Я вытащила из остывающей воды одну из рубашек Катарины.

— Вы меня сегодня после обеда никуда не пошлете, сударыня?

— После обеда? Не думаю. С чего это ты вздумала об этом спрашивать, если и так устала? — Она прищурила глаза. — Ты не попалась, девушка? Ван Рейвен не сумел застать тебя одну?

— Нет, сударыня.

По правде говоря, он таки поймал меня одну два дня назад, но я сумела вырваться.

— Может быть, кто-нибудь узнал, что у вас там происходит? — тихо спросила Мария Тинс, дернув головой в сторону мастерской.

— Нет, сударыня.

Мне захотелось рассказать ей о жемчужных серьгах, но я преодолела искушение и сказала:

— Просто я что-то съела, и у меня разболелся желудок.

Мария Тинс пожала плечами и пошла к двери. Она явно мне не поверила, но решила больше не допытываться.

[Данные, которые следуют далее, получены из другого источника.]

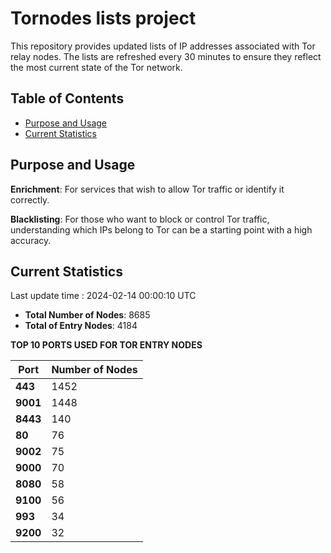 # Tornodes lists project

This repository provides updated lists of IP addresses associated with Tor relay nodes. The lists are refreshed every 30 minutes to ensure they reflect the most current state of the Tor network.

## Table of Contents

- [Purpose and Usage](#purpose-and-usage)
- [Current Statistics](#current-statistics)


## Purpose and Usage

**Enrichment**: For services that wish to allow Tor traffic or identify it correctly.

**Blacklisting**: For those who want to block or control Tor traffic, understanding which IPs belong to Tor can be a starting point with a high accuracy.

## Current Statistics

Last update time : 2024-02-14 00:00:10 UTC

- **Total Number of Nodes**: 8685
- **Total of Entry Nodes**: 4184

**TOP 10 PORTS USED FOR TOR ENTRY NODES**

| **Port** | **Number of Nodes** |
|------|-----------------|
| **443**   | 1452  |
| **9001**   | 1448  |
| **8443**   | 140  |
| **80**   | 76  |
| **9002**   | 75  |
| **9000**   | 70  |
| **8080**   | 58  |
| **9100**   | 56  |
| **993**   | 34  |
| **9200**   | 32  |

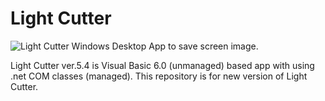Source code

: # Light Cutter
![Light Cutter](http://www.surviveplus.net/ja/wp-content/uploads/desktopapps-LightCutter.png) Windows Desktop App to save screen image.

Light Cutter ver.5.4 is Visual Basic 6.0 (unmanaged) based app with using .net COM classes (managed).
This repository is for new version of Light Cutter.
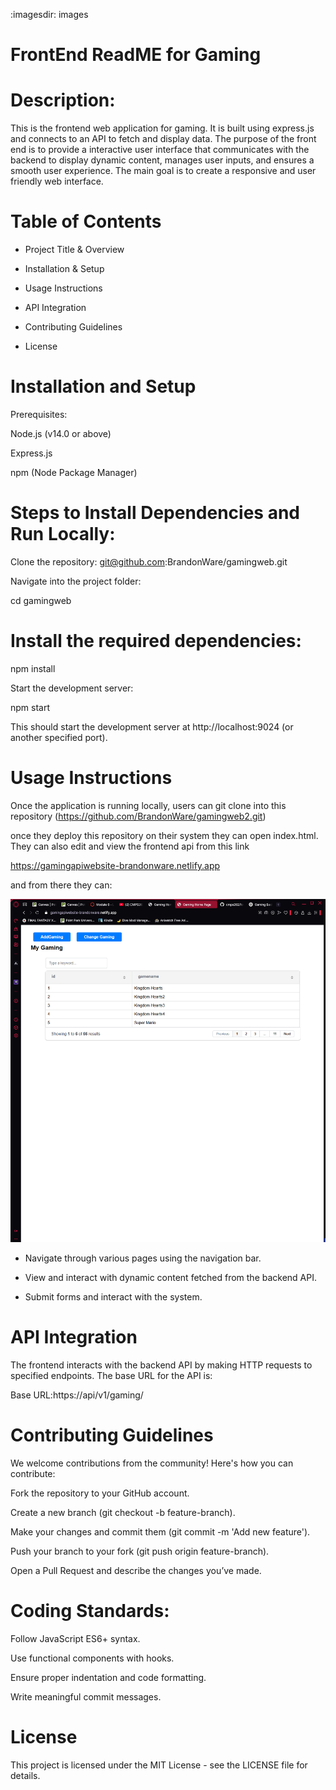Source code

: :imagesdir: images

# FrontEnd ReadME for Gaming

# Description:

This is the frontend web application for gaming. It is built using express.js and connects to an API to fetch and display data. The purpose of the front end is to provide a interactive user interface that communicates with the backend to display dynamic content, manages user inputs, and ensures a smooth user experience. The main goal is to create a responsive and user friendly web interface.

# Table of Contents

- Project Title & Overview

- Installation & Setup

- Usage Instructions

- API Integration

- Contributing Guidelines

- License

# Installation and Setup
Prerequisites:

Node.js (v14.0 or above)

Express.js

npm (Node Package Manager)

# Steps to Install Dependencies and Run Locally:

Clone the repository: git@github.com:BrandonWare/gamingweb.git

Navigate into the project folder:

cd gamingweb

# Install the required dependencies:

npm install

Start the development server:

npm start

This should start the development server at http://localhost:9024 (or another specified port).

# Usage Instructions

Once the application is running locally, users can git clone into this repository (https://github.com/BrandonWare/gamingweb2.git)

once they deploy this repository on their system they can open index.html. They can also edit and view the frontend api from this link

https://gamingapiwebsite-brandonware.netlify.app

and from there they can:

![Image Description](images/1.png)



- Navigate through various pages using the navigation bar.

- View and interact with dynamic content fetched from the backend API.

- Submit forms and interact with the system.

# API Integration

The frontend interacts with the backend API by making HTTP requests to specified endpoints. The base URL for the API is:

Base URL:https://api/v1/gaming/

# Contributing Guidelines
We welcome contributions from the community! Here's how you can contribute:

Fork the repository to your GitHub account.

Create a new branch (git checkout -b feature-branch).

Make your changes and commit them (git commit -m 'Add new feature').

Push your branch to your fork (git push origin feature-branch).

Open a Pull Request and describe the changes you’ve made.

# Coding Standards:

Follow JavaScript ES6+ syntax.

Use functional components with hooks.

Ensure proper indentation and code formatting. 

Write meaningful commit messages.

# License

This project is licensed under the MIT License - see the LICENSE file for details.




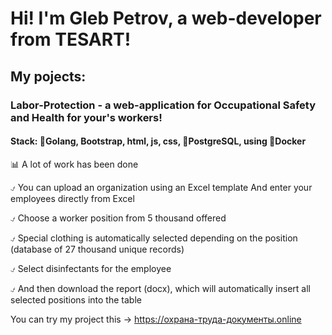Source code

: # Hi! I'm Gleb Petrov, a web-developer from TESART!


## My pojects:

### Labor-Protection - a web-application for Occupational Safety and Health for your's workers!

#### Stack: 🐹Golang, Bootstrap, html, js, css, 🐘PostgreSQL, using 🐳Docker

📊 A lot of work has been done

⍻ You can upload an organization using an Excel template
And enter your employees directly from Excel

⍻ Choose a worker position from 5 thousand offered

⍻ Special clothing is automatically selected depending on the position (database of 27 thousand unique records)

⍻ Select disinfectants for the employee

⍻ And then download the report (docx), which will automatically insert all selected positions into the table

You can try my project this -> https://охрана-труда-документы.online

После обеда я поплелась наверх и остановилась перед дверью мастерской. Это будет не обычный сеанс. Он попросит меня о невозможном… а я ему обязана и не могу отказать.

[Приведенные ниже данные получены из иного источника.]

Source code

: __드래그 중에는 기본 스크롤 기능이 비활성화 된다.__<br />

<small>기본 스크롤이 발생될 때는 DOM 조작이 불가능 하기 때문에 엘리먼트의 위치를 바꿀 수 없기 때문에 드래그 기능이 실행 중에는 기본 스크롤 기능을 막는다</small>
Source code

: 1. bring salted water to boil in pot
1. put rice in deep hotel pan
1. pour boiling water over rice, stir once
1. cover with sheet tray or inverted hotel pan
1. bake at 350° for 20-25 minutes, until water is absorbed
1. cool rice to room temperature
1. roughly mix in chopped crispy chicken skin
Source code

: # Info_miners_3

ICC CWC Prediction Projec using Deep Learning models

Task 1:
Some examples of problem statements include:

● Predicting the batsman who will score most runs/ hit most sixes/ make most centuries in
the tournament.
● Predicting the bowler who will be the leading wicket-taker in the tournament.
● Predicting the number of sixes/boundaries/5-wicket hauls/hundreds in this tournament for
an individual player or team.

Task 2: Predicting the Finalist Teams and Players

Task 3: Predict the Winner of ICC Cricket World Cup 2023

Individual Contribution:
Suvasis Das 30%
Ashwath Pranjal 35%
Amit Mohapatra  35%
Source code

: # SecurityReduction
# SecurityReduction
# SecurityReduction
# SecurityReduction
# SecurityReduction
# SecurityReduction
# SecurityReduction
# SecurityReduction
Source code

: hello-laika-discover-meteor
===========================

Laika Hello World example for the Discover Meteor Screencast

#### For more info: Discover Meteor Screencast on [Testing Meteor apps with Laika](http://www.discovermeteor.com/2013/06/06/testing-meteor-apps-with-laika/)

Я толкнула дверь. Он сидел за мольбертом и разглядывал кончик кисти. Когда он посмотрел на меня, я увидела у него на лице то, чего не видела никогда. Он волновался.

Это придало мне храбрости, и я сказала, подойдя к своему стулу и положив руку на львиную голову:

— Сударь, я не могу.

— Чего ты не можешь, Грета? — спросил он с искренним удивлением.

— Я не могу сделать то, о чем вы собираетесь меня попросить. Я не могу их надеть. Служанки не носят жемчужных серег.

Он долго на меня глядел, потом покачал головой:

— Поразительно. Я всегда на тебя удивляюсь.

Я провела рукой по морде льва, потом по его гладкой резной гриве. Хозяин следил за моей рукой.

— Но ты же знаешь, что блеск жемчужины необходим для картины. Иначе она не будет полной.

Я это знала. В тот раз я не долго разглядывала портрет — мне странно было видеть себя в непривычном свете, — но я сразу поняла, что на нем должна быть жемчужная сережка. Без нее мои глаза, рот, воротник моей блузки, тень над левым ухом — все оставалось особняком, и ничто ни с чем не было связано. А сережка объединит их, придаст портрету законченность.

А для меня она будет означать потерю работы, я знала, что он не попросит серьги ни у Ван Рейвена, ни у Ван Левенгука и ни у кого другого. Он видел сережку Катарины, и ее-то он и заставит меня надеть. Он всегда брал для картины то, что ему требовалось, не думая о последствиях. Ван Левенгук как раз об этом меня предупреждал.

Увидев на картине свою сережку, Катарина взорвется.